Friday, July 15, 2022

Friday Ramble - Abundance


I awaken early and trot out to the garden wearing a tatty old t-shirt (more holes than shirt), patched jeans, floppy hat and sandals, carrying secateurs and a mug of Earl Grey. It's wicked hot out there, and the sky is obscured by a high gossamer heat haze. The bumble girls are already surfing for nectar and humming about their appointed work.

The only sentient beings happy about this July heat are the blissfully foraging bees and bumbles, the flowering herbs and the ripening vegetables in village veggie patches: beans, peppers, tomatoes, garlic, chards, leeks, onions and emerging gourds. Most vegetables show a little restraint, but the zucchini and pumpkins (as always) are on the march and threatening to take over entire gardens, if not the whole wide world. Are veggies sentient, and do they have Buddha nature? You bet they do, and I suspect they have long mindful conversations when we are not listening.

Villagers are an eccentric bunch when it comes to gardening. One neighbor grows squash on her veranda, and another has planted cabbages and corn in her flower beds. For years, a guy around the corner cultivated hot peppers in reclaimed plastic storage bins. They were lined up along the sidewalk and driveway in front of his house, and the place looked like a jungle. His enthusiasm was admirable - he only grew hot peppers, and he carefully harvested them, preserving each and every one for winter culinary efforts. Charlie has moved away, and I miss seeing his efforts when I walk by.

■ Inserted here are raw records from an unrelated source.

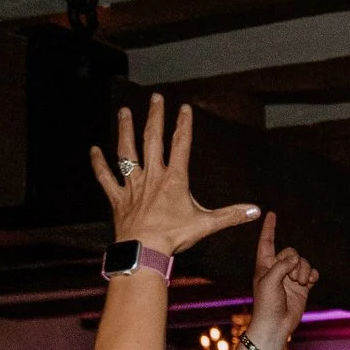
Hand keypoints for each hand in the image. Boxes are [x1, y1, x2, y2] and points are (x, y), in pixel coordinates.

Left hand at [88, 94, 261, 254]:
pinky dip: (99, 164)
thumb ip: (231, 215)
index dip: (183, 125)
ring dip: (125, 130)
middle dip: (154, 117)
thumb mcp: (207, 225)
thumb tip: (255, 211)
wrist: (144, 250)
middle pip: (152, 140)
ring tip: (124, 112)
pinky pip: (106, 177)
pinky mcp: (118, 198)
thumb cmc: (174, 237)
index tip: (184, 108)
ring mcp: (133, 185)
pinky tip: (94, 150)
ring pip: (126, 152)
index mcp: (174, 179)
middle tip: (155, 98)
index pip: (181, 145)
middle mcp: (152, 176)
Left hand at [247, 211, 318, 349]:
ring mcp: (290, 277)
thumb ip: (281, 265)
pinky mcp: (302, 286)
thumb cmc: (266, 304)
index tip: (271, 214)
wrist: (276, 324)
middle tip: (292, 276)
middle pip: (290, 251)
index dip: (269, 228)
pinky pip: (311, 272)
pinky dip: (312, 275)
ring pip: (302, 262)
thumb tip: (295, 259)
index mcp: (264, 265)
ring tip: (300, 283)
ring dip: (303, 271)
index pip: (266, 242)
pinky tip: (310, 282)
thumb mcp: (269, 281)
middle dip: (294, 261)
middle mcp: (277, 268)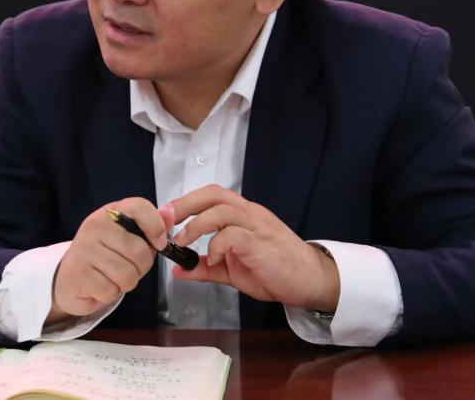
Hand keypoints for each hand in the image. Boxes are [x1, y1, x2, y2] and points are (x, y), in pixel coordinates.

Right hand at [49, 198, 172, 321]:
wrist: (68, 277)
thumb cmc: (105, 254)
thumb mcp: (127, 235)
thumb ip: (151, 225)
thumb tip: (170, 215)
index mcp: (110, 212)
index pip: (140, 207)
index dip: (156, 227)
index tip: (159, 243)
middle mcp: (95, 225)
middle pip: (140, 252)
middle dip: (142, 267)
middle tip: (128, 266)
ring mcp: (84, 249)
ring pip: (127, 275)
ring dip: (127, 282)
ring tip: (114, 276)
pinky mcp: (78, 274)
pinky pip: (111, 291)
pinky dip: (111, 294)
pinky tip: (101, 285)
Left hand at [169, 185, 339, 311]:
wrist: (309, 280)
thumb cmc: (273, 271)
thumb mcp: (232, 270)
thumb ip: (206, 267)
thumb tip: (178, 270)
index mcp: (242, 215)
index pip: (211, 195)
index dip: (185, 201)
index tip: (164, 215)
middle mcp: (249, 214)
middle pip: (213, 194)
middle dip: (184, 204)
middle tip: (165, 221)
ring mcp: (257, 226)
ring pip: (221, 210)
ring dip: (196, 225)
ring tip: (183, 243)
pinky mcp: (262, 243)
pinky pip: (233, 235)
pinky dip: (217, 246)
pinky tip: (214, 259)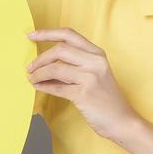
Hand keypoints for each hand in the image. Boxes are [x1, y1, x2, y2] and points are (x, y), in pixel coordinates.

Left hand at [26, 28, 144, 142]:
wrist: (122, 121)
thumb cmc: (106, 99)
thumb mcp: (95, 74)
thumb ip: (75, 65)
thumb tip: (45, 62)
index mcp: (97, 53)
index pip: (69, 34)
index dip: (47, 33)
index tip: (31, 35)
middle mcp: (95, 62)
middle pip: (59, 50)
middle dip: (40, 59)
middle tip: (30, 68)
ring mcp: (90, 77)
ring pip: (55, 69)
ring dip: (39, 74)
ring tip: (32, 79)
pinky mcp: (84, 94)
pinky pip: (56, 88)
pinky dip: (44, 87)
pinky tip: (38, 87)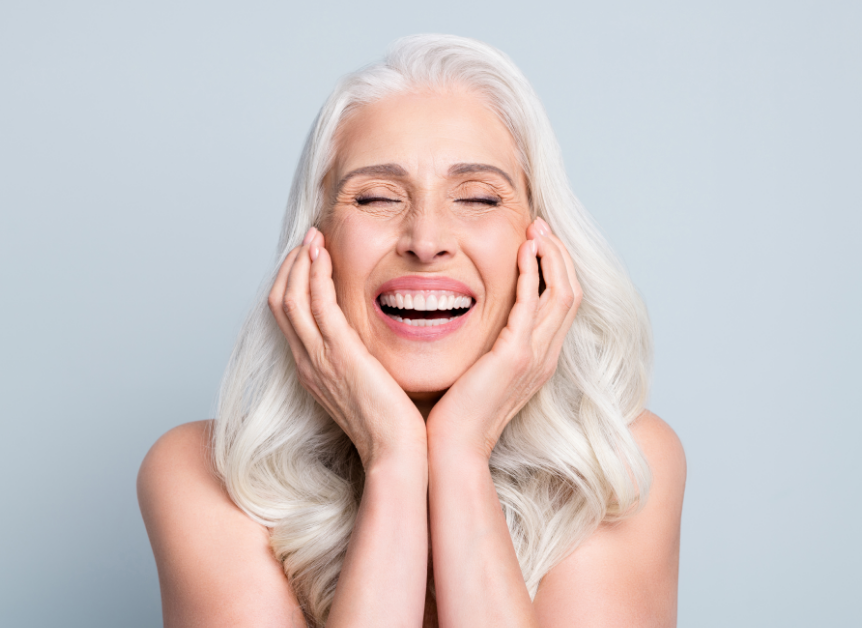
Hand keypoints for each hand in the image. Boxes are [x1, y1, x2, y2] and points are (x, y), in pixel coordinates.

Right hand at [268, 227, 426, 467]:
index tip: (309, 258)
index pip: (289, 318)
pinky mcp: (339, 355)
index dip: (293, 283)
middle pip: (280, 303)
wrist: (396, 453)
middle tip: (308, 239)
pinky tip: (324, 255)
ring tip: (313, 237)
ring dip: (300, 263)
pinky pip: (317, 306)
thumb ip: (360, 362)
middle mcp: (308, 363)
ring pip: (291, 299)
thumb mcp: (367, 387)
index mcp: (313, 370)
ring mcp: (319, 359)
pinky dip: (316, 276)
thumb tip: (368, 344)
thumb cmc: (391, 425)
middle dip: (291, 266)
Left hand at [426, 218, 581, 460]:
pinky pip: (532, 304)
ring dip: (551, 256)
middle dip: (559, 254)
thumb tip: (479, 322)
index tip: (539, 241)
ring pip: (562, 293)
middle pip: (571, 292)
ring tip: (536, 229)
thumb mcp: (482, 371)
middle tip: (541, 225)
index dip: (556, 268)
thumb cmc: (458, 412)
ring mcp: (535, 356)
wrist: (454, 448)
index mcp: (540, 358)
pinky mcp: (515, 356)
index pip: (563, 303)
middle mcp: (545, 356)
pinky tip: (522, 251)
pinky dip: (531, 274)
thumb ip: (489, 345)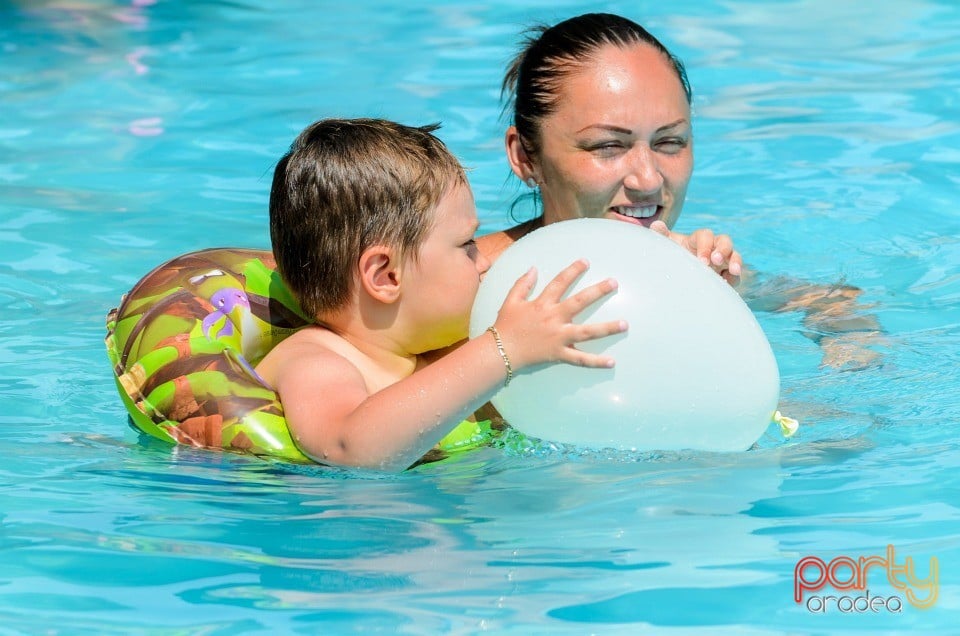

Tomatoes are always a marvel. Scarlet or gold, occasionally purpled or striped, they come in all sizes and some surprising shapes. The first juicy heirloom "toms" of the season are the essence of feasting and celebration as they rest on the sideboard: fresh-from-the-garden jewels, rosy and flushed and beaded with early morning dew. A wedge of Brie or Camembert, gluten-free crackers, a sprinkling of sea salt and a few fresh basil leaves are all that is needed to complete both the scene and a summer lunch.

Oh honey sweet and hazy summer abundance... That luscious word made its first appearance in the fourteenth century, coming down to us through Middle English and Old French from the Latin abundāns, meaning overflowing. The adjective form is abundant, and synonyms include: ample, bountiful, copious, exuberant, generous, lavish, 
overflowing, plentiful, plenteous, profuse, prolific, replete, rich, teeming and teeming.

Abundant is the exactly the right word for these days of ripening and plenty, as we weed and water and gather in, chucking things in jars, pickling up a storm and storing summer's bounty to consume somewhere way up the road. Like bees and squirrels, we scurry about, preserving the contents of our gardens to nourish body and soul when temperatures fall and nights grow long. For all the sweetness and abundance held out in offering, there is a subtle ache to these times with their dews and hazes and maturing vegetables. These days are all too fleeting.

3 comments:

Karen Hall said...

These days indeed are indeed too fleeting
So lovely to read your words again, and I am enjoying your images

Barbara Rogers said...

Ever since the solstice, indeed right on it, people have been talking about the coming diminishing days. I know that's true, but so far away, I love rejoicing in these wonderful hot luscious days of summer.

Jennifer said...

Abundance is a good word for the splendor of July!